The current study analyzed the effect of cortically applied AAV-hIL-6 alone or in combination with PTEN−/− on functional recovery after severe SCC. A one-time unilateral injection of AAV-hIL-6 applied after SCC into the sensorimotor cortex promoted regeneration of CST-axons stronger than PTEN−/−, and, additionally, serotonergic fibers of the raphespinal tract, which enabled locomotion recovery of both hindlimbs. Moreover, we demonstrate that cortical motoneurons project collaterals to serotonergic raphe neurons deep in the brain stem, allowing the release of hIL-6 to induce regenerative stimulation of serotonergic neurons. Thus, transneuronal stimulation of neurons located deep in the brain stem using highly potent molecules might be a promising strategy to achieve functional repair in the injured or diseased human CNS.
Results
Hyper-IL-6 and PTEN knockout activate different signaling pathways
To investigate the impact of hIL-6 and PTEN−/− on regeneration associated signaling pathways in motoneurons, we applied either AAV2-hIL-6 (GFP coexpression), AAV2-Cre (GFP coexpression), or AAV2-GFP into the sensorimotor cortex of adult PTEN-floxed mice.

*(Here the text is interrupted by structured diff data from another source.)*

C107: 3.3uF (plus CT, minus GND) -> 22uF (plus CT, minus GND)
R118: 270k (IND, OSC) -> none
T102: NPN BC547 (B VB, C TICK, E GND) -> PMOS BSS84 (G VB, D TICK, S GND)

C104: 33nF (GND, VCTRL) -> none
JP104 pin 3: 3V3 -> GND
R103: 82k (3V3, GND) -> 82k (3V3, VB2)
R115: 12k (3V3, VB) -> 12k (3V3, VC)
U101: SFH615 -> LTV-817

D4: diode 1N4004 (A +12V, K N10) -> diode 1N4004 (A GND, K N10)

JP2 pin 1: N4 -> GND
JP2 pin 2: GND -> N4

Viral transduction affected mainly layer V neurons in the primary motor cortex, adjacent to the injection sites (Fig. 1a–c and Fig. S1a–e). Moreover, only AAV-hIL-6 transduced cells showed the hIL-6 protein (Fig. S1f, g). Western blot analysis verified these results, detecting hIL-6 in respective tissues of AAV-hIL-6 treated animals only (Figs. S1h, i, S15d, e, S16n, o). In contrast to AAV2-Cre (PTEN−/−) and AAV2-GFP, AAV2-hIL-6 application induced strong STAT3-phosphorylation as shown in sections of cortical tissue and western blot lysates (Fig. 1b–g, k, m, n, o and Fig. S1j, k). These signals were seen in all GFP-positive hIL-6-transduced neurons and adjacent cells, indicating the paracrine effects of released hIL-6. STAT3 activation was already at its maximum 1 week after injection and remained stable over at least 8 weeks (Fig. 1n, o, Fig. S14a-d, f-h; Fig. S16a), while total STAT3 protein expression was not significantly altered (Fig. 1n, p and Figs. S14f, i-m, Fig. S16b, d). In contrast to PTEN−/−, which induced robust phosphorylation of AKT (pAKT) and S6 (pS6), AAV2-hIL-6 had little impact on the phosphorylation of these proteins (Fig. 1h–l, n, q, r, t and Figs. S14n, S16c, f, g). PTEN−/−-induced phosphorylation of S6 was restricted to GFP-positive (transduced) neurons only (Fig. 1k, l). Neither hIL-6 nor PTEN−/− influenced phosphorylation of ERK1/2 (Fig. 1r, s; Fig. S14 m, o-p and Fig. S16e).